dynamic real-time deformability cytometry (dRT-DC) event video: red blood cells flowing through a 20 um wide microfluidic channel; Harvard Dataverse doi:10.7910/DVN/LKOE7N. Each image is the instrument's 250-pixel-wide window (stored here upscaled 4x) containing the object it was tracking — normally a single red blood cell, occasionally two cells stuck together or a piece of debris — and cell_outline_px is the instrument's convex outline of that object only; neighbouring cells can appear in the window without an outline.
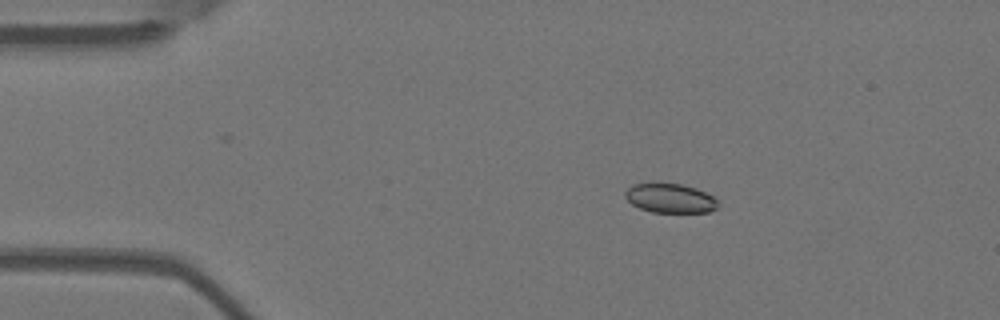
{"species": "Egyptian fruit bat (a non-hibernating species)", "species_latin": "Rousettus aegyptiacus", "temperature_condition": "warm", "stored_images_in_passage": 2, "camera_frame_rate_fps": 3000, "um_per_image_px": 0.085, "animal": {"sex": "female"}, "frame": {"image": 1, "passage_image": 1, "time_ms": 0.0, "image_size_px": [1000, 320], "cell_outline_px": [[720, 208], [708, 212], [652, 212], [640, 208], [632, 204], [624, 196], [624, 192], [632, 184], [680, 184], [696, 188], [712, 196], [720, 204]], "centroid_in_image_um": [56.99, 16.86], "position_along_channel_um": 28.0, "area_um2": 15.72}}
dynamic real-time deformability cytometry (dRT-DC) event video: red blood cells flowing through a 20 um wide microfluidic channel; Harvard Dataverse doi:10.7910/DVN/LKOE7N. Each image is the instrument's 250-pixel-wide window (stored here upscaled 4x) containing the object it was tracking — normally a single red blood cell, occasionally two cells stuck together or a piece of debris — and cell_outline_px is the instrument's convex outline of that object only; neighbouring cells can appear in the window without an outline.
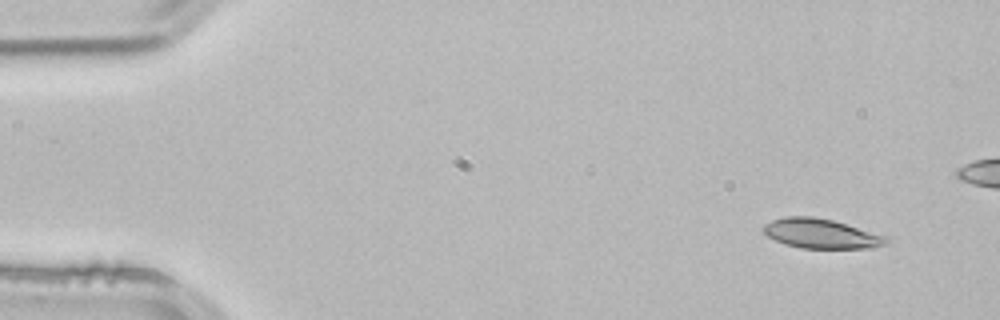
{"species": "common noctule bat (a hibernating species)", "species_latin": "Nyctalus noctula", "temperature_condition": "room temperature", "stored_images_in_passage": 4, "camera_frame_rate_fps": 3000, "um_per_image_px": 0.085, "animal": {"sex": "male", "body_mass_g": 21.5, "forearm_length_mm": 52.0}, "frame": {"image": 1, "passage_image": 1, "time_ms": 0.0, "image_size_px": [1000, 320], "cell_outline_px": [[892, 240], [888, 244], [872, 248], [800, 248], [784, 244], [768, 236], [760, 228], [764, 224], [772, 220], [784, 216], [812, 216], [832, 220], [888, 236]], "centroid_in_image_um": [69.82, 19.86], "position_along_channel_um": 15.2, "area_um2": 21.44}}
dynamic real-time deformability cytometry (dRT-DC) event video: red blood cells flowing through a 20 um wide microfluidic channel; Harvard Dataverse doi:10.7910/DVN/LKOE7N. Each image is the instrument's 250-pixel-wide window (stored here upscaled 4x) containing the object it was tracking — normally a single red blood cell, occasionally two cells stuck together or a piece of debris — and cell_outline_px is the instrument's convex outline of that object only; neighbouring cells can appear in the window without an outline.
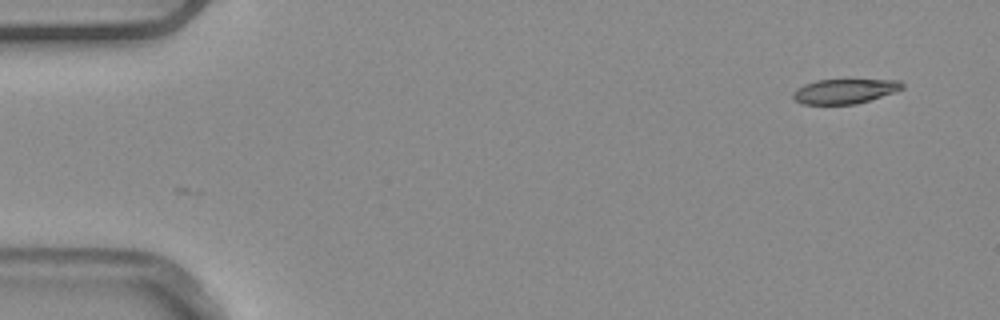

******

## Problem to solve
Pictures in the records above are not copied; print everything else exactly.

## Solution to this task
dynamic real-time deformability cytometry (dRT-DC) event video: red blood cells flowing through a 20 um wide microfluidic channel; Harvard Dataverse doi:10.7910/DVN/LKOE7N. Each image is the instrument's 250-pixel-wide window (stored here upscaled 4x) containing the object it was tracking — normally a single red blood cell, occasionally two cells stuck together or a piece of debris — and cell_outline_px is the instrument's convex outline of that object only; neighbouring cells can appear in the window without an outline.
{"species": "Egyptian fruit bat (a non-hibernating species)", "species_latin": "Rousettus aegyptiacus", "temperature_condition": "warm", "stored_images_in_passage": 2, "camera_frame_rate_fps": 3000, "um_per_image_px": 0.085, "animal": {"sex": "female"}, "frame": {"image": 1, "passage_image": 1, "time_ms": 0.0, "image_size_px": [1000, 320], "cell_outline_px": [[720, 208], [708, 212], [652, 212], [640, 208], [632, 204], [624, 196], [624, 192], [632, 184], [680, 184], [696, 188], [712, 196], [720, 204]], "centroid_in_image_um": [56.99, 16.86], "position_along_channel_um": 28.0, "area_um2": 15.72}}
dynamic real-time deformability cytometry (dRT-DC) event video: red blood cells flowing through a 20 um wide microfluidic channel; Harvard Dataverse doi:10.7910/DVN/LKOE7N. Each image is the instrument's 250-pixel-wide window (stored here upscaled 4x) containing the object it was tracking — normally a single red blood cell, occasionally two cells stuck together or a piece of debris — and cell_outline_px is the instrument's convex outline of that object only; neighbouring cells can appear in the window without an outline.
{"species": "common noctule bat (a hibernating species)", "species_latin": "Nyctalus noctula", "temperature_condition": "room temperature", "stored_images_in_passage": 4, "camera_frame_rate_fps": 3000, "um_per_image_px": 0.085, "animal": {"sex": "male", "body_mass_g": 21.5, "forearm_length_mm": 52.0}, "frame": {"image": 1, "passage_image": 1, "time_ms": 0.0, "image_size_px": [1000, 320], "cell_outline_px": [[892, 240], [888, 244], [872, 248], [800, 248], [784, 244], [768, 236], [760, 228], [764, 224], [772, 220], [784, 216], [812, 216], [832, 220], [888, 236]], "centroid_in_image_um": [69.82, 19.86], "position_along_channel_um": 15.2, "area_um2": 21.44}}
dynamic real-time deformability cytometry (dRT-DC) event video: red blood cells flowing through a 20 um wide microfluidic channel; Harvard Dataverse doi:10.7910/DVN/LKOE7N. Each image is the instrument's 250-pixel-wide window (stored here upscaled 4x) containing the object it was tracking — normally a single red blood cell, occasionally two cells stuck together or a piece of debris — and cell_outline_px is the instrument's convex outline of that object only; neighbouring cells can appear in the window without an outline.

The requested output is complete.